Two Pieces for Orchestra
I have always been interested in art which crosses boundary lines and refuses to be easily classified, despite a singular lack of ability in any art but music. Painted Words is a tribute to two examples of such art.
The first movement, “Sweetly inhuman voices from a distant star” is inspired by one of a series of paintings by Robert Rauschenberg, for which the avant-garde novelist William S. Burroughs, Jr., contributed a number of phrases, coined especially for the occasion. In addition to using the phrases as titles for the paintings, Rauschenberg incorporated the words into the paintings themselves, so they become a physical part of the finished work of art.
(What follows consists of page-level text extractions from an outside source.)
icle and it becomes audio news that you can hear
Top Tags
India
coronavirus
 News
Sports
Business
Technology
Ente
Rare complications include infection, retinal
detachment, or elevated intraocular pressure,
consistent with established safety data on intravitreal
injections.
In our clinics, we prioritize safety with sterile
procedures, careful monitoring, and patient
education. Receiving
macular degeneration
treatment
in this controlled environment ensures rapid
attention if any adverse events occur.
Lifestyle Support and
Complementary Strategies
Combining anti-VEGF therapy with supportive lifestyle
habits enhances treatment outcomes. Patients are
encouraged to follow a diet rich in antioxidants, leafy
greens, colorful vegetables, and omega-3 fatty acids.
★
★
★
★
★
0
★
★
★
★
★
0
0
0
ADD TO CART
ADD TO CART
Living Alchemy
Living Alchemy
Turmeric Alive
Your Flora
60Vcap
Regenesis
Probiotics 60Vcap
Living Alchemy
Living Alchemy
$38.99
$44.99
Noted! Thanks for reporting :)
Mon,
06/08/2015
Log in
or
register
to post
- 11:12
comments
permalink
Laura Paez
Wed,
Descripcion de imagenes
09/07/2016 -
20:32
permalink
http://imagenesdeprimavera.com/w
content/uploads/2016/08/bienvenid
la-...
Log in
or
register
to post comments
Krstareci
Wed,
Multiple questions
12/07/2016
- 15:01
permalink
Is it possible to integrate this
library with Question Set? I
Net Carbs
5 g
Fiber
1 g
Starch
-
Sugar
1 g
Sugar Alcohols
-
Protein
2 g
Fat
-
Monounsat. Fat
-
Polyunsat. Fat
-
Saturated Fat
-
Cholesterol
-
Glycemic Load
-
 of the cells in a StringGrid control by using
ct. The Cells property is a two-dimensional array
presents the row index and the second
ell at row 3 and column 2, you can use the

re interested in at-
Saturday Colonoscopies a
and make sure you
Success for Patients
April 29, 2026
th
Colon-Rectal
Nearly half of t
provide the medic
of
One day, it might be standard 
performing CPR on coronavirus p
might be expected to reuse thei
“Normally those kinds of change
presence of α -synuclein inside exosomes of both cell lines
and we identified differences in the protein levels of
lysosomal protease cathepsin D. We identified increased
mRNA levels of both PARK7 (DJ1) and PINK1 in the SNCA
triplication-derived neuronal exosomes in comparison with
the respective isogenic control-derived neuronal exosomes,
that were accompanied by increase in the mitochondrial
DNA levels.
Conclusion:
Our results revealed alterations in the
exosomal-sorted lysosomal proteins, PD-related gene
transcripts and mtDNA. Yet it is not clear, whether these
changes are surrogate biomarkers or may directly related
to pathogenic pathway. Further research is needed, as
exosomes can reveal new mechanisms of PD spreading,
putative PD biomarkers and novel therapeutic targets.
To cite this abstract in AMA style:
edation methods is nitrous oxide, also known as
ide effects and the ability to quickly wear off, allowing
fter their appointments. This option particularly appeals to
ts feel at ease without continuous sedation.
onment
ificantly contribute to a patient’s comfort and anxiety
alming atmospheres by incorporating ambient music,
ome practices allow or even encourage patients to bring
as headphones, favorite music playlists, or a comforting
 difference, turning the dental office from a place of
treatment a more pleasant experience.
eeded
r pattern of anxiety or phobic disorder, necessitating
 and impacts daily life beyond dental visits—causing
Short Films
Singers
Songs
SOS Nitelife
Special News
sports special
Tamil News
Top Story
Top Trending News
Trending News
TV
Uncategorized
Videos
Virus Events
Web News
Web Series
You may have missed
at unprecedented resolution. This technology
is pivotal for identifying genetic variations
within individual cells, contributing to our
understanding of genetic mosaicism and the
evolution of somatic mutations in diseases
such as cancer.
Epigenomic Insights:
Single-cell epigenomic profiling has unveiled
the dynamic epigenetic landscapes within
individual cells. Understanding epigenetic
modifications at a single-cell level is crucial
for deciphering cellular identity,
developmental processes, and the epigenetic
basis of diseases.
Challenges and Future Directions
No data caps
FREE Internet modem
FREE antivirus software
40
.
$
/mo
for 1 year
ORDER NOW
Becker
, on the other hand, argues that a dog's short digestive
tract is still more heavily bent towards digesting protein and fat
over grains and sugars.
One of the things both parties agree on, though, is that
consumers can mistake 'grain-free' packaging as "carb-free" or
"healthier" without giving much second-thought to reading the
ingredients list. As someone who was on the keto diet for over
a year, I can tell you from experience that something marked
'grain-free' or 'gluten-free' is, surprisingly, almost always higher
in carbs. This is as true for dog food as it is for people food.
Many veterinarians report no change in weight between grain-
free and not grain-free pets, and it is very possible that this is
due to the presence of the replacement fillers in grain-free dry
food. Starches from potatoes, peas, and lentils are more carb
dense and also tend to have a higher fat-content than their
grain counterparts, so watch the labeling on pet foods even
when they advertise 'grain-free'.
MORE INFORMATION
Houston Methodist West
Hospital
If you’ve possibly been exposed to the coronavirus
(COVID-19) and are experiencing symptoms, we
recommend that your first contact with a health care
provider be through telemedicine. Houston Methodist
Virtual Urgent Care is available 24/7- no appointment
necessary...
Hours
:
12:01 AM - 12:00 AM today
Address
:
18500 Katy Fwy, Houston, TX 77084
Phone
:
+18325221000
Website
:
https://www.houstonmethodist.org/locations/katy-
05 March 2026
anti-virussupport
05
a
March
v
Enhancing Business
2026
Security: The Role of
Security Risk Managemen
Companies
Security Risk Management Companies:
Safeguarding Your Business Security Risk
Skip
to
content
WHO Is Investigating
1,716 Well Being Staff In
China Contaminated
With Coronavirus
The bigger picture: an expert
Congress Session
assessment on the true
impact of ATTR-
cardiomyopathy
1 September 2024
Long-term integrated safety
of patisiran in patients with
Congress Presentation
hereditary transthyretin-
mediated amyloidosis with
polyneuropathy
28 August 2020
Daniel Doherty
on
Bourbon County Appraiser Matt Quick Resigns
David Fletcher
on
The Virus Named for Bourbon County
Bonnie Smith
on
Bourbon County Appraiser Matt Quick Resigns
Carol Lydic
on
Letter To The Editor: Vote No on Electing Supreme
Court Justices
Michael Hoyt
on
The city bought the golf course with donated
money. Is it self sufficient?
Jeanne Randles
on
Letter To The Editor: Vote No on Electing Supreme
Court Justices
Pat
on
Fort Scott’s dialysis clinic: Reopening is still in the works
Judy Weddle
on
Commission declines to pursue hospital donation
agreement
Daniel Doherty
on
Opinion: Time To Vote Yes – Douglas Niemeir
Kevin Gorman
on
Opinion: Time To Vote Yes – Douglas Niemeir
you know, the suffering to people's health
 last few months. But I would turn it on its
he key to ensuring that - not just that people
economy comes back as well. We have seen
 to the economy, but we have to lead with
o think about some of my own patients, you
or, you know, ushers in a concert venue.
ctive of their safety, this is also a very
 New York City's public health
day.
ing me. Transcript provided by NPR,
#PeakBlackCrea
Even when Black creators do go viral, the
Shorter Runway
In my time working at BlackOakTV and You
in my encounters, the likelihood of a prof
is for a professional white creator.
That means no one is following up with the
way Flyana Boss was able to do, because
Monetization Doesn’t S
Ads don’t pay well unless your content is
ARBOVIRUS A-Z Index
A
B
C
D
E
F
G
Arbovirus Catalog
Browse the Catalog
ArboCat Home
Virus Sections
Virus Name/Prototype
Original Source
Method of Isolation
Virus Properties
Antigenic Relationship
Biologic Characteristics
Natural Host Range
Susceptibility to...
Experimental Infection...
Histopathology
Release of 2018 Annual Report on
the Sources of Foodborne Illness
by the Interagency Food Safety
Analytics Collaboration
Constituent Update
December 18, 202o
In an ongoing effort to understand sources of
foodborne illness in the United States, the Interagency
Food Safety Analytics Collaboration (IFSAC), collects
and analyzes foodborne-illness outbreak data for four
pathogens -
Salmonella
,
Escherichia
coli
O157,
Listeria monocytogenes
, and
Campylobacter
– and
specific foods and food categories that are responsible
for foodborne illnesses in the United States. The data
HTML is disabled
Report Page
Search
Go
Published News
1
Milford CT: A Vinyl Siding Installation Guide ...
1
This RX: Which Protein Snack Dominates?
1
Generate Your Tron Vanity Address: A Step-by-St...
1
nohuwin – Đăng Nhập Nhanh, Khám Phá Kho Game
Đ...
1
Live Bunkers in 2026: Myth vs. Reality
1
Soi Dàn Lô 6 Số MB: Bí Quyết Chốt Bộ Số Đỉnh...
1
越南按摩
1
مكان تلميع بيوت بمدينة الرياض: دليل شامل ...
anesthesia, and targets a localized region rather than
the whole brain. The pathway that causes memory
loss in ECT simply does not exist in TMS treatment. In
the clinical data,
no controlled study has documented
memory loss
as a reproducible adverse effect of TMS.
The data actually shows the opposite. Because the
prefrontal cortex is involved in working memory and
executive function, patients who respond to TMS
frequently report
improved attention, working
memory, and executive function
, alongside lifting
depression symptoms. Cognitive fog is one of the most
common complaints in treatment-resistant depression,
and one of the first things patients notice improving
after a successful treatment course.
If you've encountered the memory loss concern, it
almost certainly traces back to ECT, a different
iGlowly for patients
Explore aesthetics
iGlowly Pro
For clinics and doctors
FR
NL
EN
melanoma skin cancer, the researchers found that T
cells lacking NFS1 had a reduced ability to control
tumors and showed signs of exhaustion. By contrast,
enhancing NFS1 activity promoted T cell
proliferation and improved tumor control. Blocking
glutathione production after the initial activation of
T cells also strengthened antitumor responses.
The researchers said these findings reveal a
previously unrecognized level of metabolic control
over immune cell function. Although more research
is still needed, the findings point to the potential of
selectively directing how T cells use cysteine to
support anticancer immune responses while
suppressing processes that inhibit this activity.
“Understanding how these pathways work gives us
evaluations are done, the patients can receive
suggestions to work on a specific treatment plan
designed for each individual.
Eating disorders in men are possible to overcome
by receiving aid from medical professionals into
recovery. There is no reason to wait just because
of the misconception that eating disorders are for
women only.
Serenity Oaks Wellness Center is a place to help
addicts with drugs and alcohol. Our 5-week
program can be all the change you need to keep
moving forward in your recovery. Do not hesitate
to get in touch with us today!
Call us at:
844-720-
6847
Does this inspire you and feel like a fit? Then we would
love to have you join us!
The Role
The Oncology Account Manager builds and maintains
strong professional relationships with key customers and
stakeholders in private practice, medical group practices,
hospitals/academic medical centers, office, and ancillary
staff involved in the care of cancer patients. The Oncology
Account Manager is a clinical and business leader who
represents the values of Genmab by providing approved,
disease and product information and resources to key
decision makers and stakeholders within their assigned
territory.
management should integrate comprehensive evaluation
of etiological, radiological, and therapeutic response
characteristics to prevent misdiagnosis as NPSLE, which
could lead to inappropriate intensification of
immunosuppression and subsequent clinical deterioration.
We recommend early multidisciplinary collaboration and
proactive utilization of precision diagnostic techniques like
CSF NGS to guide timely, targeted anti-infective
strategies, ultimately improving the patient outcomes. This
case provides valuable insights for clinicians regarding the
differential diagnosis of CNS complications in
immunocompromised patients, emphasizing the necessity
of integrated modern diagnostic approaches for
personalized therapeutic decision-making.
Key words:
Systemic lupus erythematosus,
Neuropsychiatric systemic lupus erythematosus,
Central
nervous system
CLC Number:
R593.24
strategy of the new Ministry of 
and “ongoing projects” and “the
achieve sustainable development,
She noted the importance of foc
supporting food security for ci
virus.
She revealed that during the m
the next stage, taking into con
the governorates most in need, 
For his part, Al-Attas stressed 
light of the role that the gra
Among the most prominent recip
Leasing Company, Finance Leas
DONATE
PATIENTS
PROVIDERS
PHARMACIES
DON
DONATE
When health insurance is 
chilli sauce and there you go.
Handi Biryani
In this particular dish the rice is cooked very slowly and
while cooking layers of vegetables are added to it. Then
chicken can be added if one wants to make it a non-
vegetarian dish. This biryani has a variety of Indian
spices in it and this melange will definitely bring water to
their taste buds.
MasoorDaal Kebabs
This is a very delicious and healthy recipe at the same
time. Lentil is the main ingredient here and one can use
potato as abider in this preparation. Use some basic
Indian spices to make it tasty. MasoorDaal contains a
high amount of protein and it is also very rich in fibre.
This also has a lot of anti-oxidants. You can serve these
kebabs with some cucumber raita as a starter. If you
The great mystic poet, William Blake, was also a fine visual artist. Many of his poetic and religious works were originally published by him in unique editions for which he hand-engraved the texts, printed them, and then water-colored the resulting pages individually before binding, so that the finished work is something much more than just a book of poetry or philosophy, but yet something very different from a conventional painting or water-color. “Energy is eternal delight” is a line from one such work, The Marriage of Heaven and Hell.
The individual titles were chosen simply because they intrigued me and I felt I could do something interesting with them musically. The movements do not in any way pretend to be interpretation of or commentary on the earlier works of art, but are simply the music that the phrases suggested to me. Accordingly, the first movement is quiet, hushed and mysterious, employing many unusual tone colors, and the second movement is fast and brilliant, with sudden changes of dynamics and instrumentation, and a virtuoso flourish or two for the percussion section.
The first performance of Painted Words was given by the University of Louisville Symphony Orchestra under the direction of Kimcherie Lloyd on 27 April 1997. It was subsequently presented at the International Contemporary Music Festival in Havana, Cuba, in October of the same year.